То, на что другие тратили дни и ночи упорных зубрений, я усваивал на лету из лекций. Мне везло в спорте. Тренеры считали меня одним из самых незаурядных футболистов тех дней. Когда до окончания колледжа оставалось два-три месяца, я всерьез задумался о будущей работе. Из всех студентов нашего выпуска лишь трое — Мериам, Стив и я — учились по стипендии штата.
Это означало, что мы должны были отработать свою стипендию в течение нескольких лет там, где нам укажут власти штата. Случайно, не помню уж как именно, я узнал о том, что на троих стипендиатов имелось лишь одно действительно стоящее место.
Что было делать?
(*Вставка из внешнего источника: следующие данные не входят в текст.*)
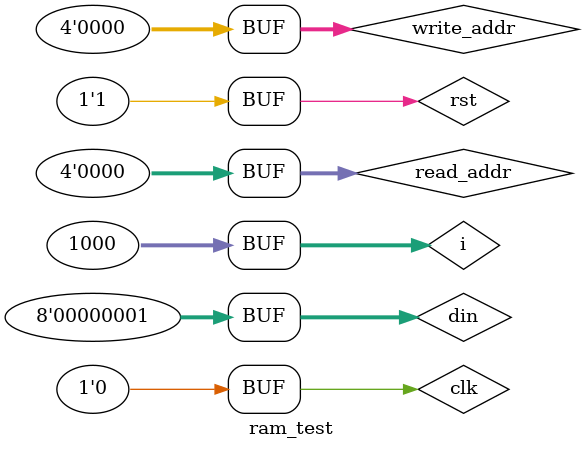
<source format=v>
`timescale 1ns / 1ps


module ram_test;

	// Inputs
	reg clk;
	reg rst;
	reg [3:0] write_addr;
	reg [3:0] read_addr;
	reg [7:0] din;

	// Outputs
	wire [7:0] dout;

	// Instantiate the Unit Under Test (UUT)
	dual_port_ram uut (
		.clk(clk), 
		.rst(rst), 
		.write_addr(write_addr), 
		.read_addr(read_addr), 
		.din(din), 
		.dout(dout)
	);
	integer i;
	initial begin
		// Initialize Inputs
		clk = 0;
		rst = 0;
		write_addr = 0;
		read_addr = 0;
		din = 1;
		
		rst = 1;
		// Wait 100 ns for global reset to finish
		#100;
      for(i=0;i<1000;i=i+1)begin
			clk = ~clk;
			#5;
		end
		// Add stimulus here

	end
      
endmodule


</source>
Червь сомнения точил мою душу. Я знал, что Мериам является ярой троцкисткой. Правда, в те годы ее группа действовала нелегально. Но я-то знал, что Мериам — активистка, „боевик“, как ее называли в их организации, фанатично преданная идеям Леона Бронштейна. Я ведь и сам одно время увлекался троцкизмом, хотя и не до такой степени, чтобы стать членом организации. Стив был помешан на Бакунине. Им были проштудированы все работы вождя анархизма. И хотя он сам и члены его группы вряд ли могли бы четко сформулировать различие между платформами Бакунина и Кропоткина, вражда между бакунинцами и кропоткинцами в колледже не утихала ни на день. В личной библиотеке Стива имелись многие книги, в которых так или иначе действовали анархисты. За рабочим столом на стене его комнаты красовалась тельняшка. „Настоящая русская тельняшка, — гордо объяснял он каждому, кто навещал его дома. Дань уважения великим анархистским традициям российского флота“. И анархизм меня в свое время привлекал. Но не настолько, чтобы очертя голову воевать за идеи анархистского „парадиза“.
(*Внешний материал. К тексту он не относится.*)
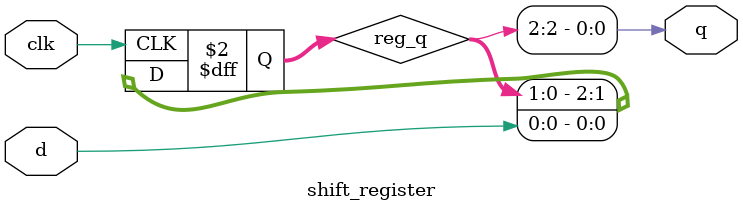
<source format=v>
module shift_register ( input clk, input d, output q );
  reg [2:0] reg_q;
  always @(posedge clk) begin
    reg_q <= {reg_q[1:0], d};
  end
  assign q = reg_q[2];
endmodule
</source>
Меж тем, „охота на ведьм“ была в полном разгаре. Профессора, ученые с мировым именем, изгонялись со своих кафедр только за то, что когда-то имели легкомысленную неосмотрительность процитировать Маркса, упомянуть о Ленине. Толпами исключались студенты, которых администрация колледжа или университета имела хоть малейшее основание заподозрить в инакомыслии. Изгнать „красную заразу“ отовсюду было элементарным долгом гражданина и патриота. Кто не знал в нашем колледже „угрюмого Дуайта“? Преподаватель гражданской самообороны, он был всевидящим и всеслышашим оком ФБР. Все его сторонились, за глаза ругали цензурно и нецензурно, ненавидели, презирали.
В глаза, однако, льстили. Угодничали. Заискивали.
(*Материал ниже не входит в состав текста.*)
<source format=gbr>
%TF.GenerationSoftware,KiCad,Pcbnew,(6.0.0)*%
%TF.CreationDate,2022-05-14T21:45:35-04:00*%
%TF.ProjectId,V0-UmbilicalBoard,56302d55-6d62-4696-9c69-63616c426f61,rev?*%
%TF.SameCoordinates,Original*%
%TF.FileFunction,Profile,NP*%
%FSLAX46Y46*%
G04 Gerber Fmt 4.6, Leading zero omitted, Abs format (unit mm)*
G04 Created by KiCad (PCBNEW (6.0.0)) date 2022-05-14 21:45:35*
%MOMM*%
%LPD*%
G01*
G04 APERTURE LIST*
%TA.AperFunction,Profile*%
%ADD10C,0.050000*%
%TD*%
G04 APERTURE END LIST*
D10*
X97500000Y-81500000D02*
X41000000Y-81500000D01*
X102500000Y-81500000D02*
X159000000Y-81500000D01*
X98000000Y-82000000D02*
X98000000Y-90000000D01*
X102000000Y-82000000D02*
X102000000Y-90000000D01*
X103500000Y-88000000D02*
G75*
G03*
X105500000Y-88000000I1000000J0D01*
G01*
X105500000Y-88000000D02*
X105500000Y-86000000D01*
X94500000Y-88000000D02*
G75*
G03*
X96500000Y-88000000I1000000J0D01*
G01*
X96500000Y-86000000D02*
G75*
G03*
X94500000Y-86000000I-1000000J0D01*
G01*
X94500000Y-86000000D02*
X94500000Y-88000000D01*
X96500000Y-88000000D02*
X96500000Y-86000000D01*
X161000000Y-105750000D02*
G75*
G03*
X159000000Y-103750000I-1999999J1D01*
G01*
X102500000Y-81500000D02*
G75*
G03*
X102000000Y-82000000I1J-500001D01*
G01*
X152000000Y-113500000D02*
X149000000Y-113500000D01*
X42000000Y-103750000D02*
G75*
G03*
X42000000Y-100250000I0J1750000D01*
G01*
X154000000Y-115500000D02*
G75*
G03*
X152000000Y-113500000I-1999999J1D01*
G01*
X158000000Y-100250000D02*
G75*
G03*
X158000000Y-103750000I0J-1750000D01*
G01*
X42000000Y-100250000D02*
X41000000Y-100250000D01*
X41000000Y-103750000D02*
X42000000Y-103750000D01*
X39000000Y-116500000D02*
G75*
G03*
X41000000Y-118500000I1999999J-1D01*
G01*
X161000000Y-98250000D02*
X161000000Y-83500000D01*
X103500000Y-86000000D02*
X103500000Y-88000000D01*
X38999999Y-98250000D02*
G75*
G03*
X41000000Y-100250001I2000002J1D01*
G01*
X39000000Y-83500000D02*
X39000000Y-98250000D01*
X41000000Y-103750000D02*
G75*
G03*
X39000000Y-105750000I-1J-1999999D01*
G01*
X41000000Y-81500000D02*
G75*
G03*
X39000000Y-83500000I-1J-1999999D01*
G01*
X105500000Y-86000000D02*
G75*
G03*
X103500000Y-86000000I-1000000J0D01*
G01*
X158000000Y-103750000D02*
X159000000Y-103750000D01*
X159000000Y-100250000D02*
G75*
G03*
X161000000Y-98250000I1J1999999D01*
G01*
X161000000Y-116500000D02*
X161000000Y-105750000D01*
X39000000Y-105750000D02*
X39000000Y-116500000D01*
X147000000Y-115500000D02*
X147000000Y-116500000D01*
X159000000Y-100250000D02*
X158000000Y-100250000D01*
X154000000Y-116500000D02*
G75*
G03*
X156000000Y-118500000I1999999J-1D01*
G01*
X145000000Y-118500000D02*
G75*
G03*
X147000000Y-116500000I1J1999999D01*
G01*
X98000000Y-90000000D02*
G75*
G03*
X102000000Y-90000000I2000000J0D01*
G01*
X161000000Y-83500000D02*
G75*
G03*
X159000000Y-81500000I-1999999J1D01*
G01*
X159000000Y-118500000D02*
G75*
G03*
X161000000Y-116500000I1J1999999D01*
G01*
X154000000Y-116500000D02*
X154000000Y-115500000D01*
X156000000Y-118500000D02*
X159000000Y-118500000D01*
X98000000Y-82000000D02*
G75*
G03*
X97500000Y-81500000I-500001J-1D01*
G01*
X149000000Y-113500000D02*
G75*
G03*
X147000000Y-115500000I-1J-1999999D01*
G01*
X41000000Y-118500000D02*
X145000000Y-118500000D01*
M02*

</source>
За день до приезда комиссии штата, которая должна была выбрать из нас троих одного, „угрюмый Дуайт“ беседовал — я это точно знаю! — с Мериам, со Стивом и со мной. Уж не ведаю, что они наговорили ему про меня, только встретил он меня холодно, даже зло. Впрочем, может быть, это была его обычная манера, я с ним лично общался в первый и последний раз. „Что ж, молодой человек, решили ниспровергнуть законные власти, не так ли?“. Я попытался было возразить. „Бросьте, — резко оборвал меня он. — Мне все известно: и ваши анархистские фантазии и ваши троцкистские утопии“. Я продолжал настаивать на том, что вполне избавился как от одного, так и от другого. „Выходит, ваши политические убеждения вроде коклюша?“. Я скромно заметил, что это были не убеждения, а увлечения и что я излечился от обоих недугов даже легче, чем ребенок преодолевает коклюш. „Как это у Вас все гладенько получается, — саркастически заметил „угрюмый Дуайт“. — Все переболели и все превратились в стопроцентных патриотов. А?“ Я ответил, что, к сожалению, это произошло далеко не со всеми. „Ну-ка, ну-ка, будьте хоть раз в жизни откровенны, — потребовал „угрюмый Дуайт“.